What should we take away from this? A variety of conclusions could be drawn from thinking about the graph above, but I’m really only concerned with one of them: if your field always studies effects that aren’t exactly zero, it is always possible to design a study that can be expected to pass a significance test. As such, a significance test cannot, in principle, allow science to filter out any idea in the social sciences, except perhaps for those so outlandish that they do not have even a shred of truth in them. All that NHST does is measure how precise your measurement system is – which in turn is nothing more than a metric of how hard you were willing to work to gather data in support of your hypothesis. But the width of a confidence interval is clearly a superior tool for measuring the precision of your measurements, because it directly tells you the precision of your measurements; a p-value only tells you the precision of a measurement after you’ve pealed off the residue left behind by the size of the effect you’re studying.

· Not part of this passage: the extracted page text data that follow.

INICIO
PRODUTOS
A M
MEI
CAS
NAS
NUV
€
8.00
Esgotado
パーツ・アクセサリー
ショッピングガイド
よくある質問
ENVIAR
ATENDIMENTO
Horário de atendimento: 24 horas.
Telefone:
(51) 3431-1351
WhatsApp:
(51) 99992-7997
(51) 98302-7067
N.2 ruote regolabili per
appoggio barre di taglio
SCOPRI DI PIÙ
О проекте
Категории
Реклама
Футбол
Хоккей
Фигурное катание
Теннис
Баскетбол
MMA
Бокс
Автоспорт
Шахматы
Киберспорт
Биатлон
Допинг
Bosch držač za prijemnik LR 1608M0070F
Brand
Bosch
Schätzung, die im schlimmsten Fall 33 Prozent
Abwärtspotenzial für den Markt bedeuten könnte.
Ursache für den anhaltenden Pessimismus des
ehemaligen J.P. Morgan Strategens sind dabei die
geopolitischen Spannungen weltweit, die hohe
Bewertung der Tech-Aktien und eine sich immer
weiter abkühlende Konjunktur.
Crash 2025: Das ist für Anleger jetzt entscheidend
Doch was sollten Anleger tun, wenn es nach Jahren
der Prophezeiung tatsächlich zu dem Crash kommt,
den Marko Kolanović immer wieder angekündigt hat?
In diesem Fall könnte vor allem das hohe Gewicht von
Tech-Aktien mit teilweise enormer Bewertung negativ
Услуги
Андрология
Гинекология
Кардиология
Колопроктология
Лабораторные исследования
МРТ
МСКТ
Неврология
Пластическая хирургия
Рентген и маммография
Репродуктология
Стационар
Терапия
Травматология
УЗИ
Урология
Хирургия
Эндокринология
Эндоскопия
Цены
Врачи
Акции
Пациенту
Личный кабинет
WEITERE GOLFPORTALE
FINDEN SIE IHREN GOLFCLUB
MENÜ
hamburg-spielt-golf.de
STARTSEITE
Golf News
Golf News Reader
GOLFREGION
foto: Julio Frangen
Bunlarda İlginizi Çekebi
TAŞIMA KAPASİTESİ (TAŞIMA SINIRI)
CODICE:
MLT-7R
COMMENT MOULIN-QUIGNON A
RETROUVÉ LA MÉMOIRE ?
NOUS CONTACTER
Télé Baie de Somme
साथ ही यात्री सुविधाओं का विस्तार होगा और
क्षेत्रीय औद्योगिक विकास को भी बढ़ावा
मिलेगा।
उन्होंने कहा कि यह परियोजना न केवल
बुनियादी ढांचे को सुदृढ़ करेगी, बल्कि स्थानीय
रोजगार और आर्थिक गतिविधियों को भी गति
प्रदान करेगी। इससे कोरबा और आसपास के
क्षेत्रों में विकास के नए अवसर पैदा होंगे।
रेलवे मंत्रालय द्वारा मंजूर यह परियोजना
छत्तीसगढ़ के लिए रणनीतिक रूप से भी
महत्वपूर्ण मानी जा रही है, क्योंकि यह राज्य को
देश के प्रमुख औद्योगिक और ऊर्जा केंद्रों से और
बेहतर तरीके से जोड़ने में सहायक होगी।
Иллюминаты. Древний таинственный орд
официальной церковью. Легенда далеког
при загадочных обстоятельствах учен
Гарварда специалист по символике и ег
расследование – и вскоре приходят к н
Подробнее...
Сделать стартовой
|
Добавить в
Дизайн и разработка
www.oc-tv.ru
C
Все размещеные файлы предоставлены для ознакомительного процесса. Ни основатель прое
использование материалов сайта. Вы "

Thankfully, I think that there are many viable approaches for presenting scientific research and evaluating the research of others that are far superior to p-values. In the next and final post in this series, I’ll focus on some suggestions for developing better strategies for analyzing data in the social sciences. Unfortunately, these better strategies require more than a change in methods in the social sciences, they require a change in culture. We need to do less hypothesis testing and more estimation of formal models. But I’ll leave the details of that until my next post.

[P.S. Many thanks to Sean Taylor for useful feedback on a draft of this post.]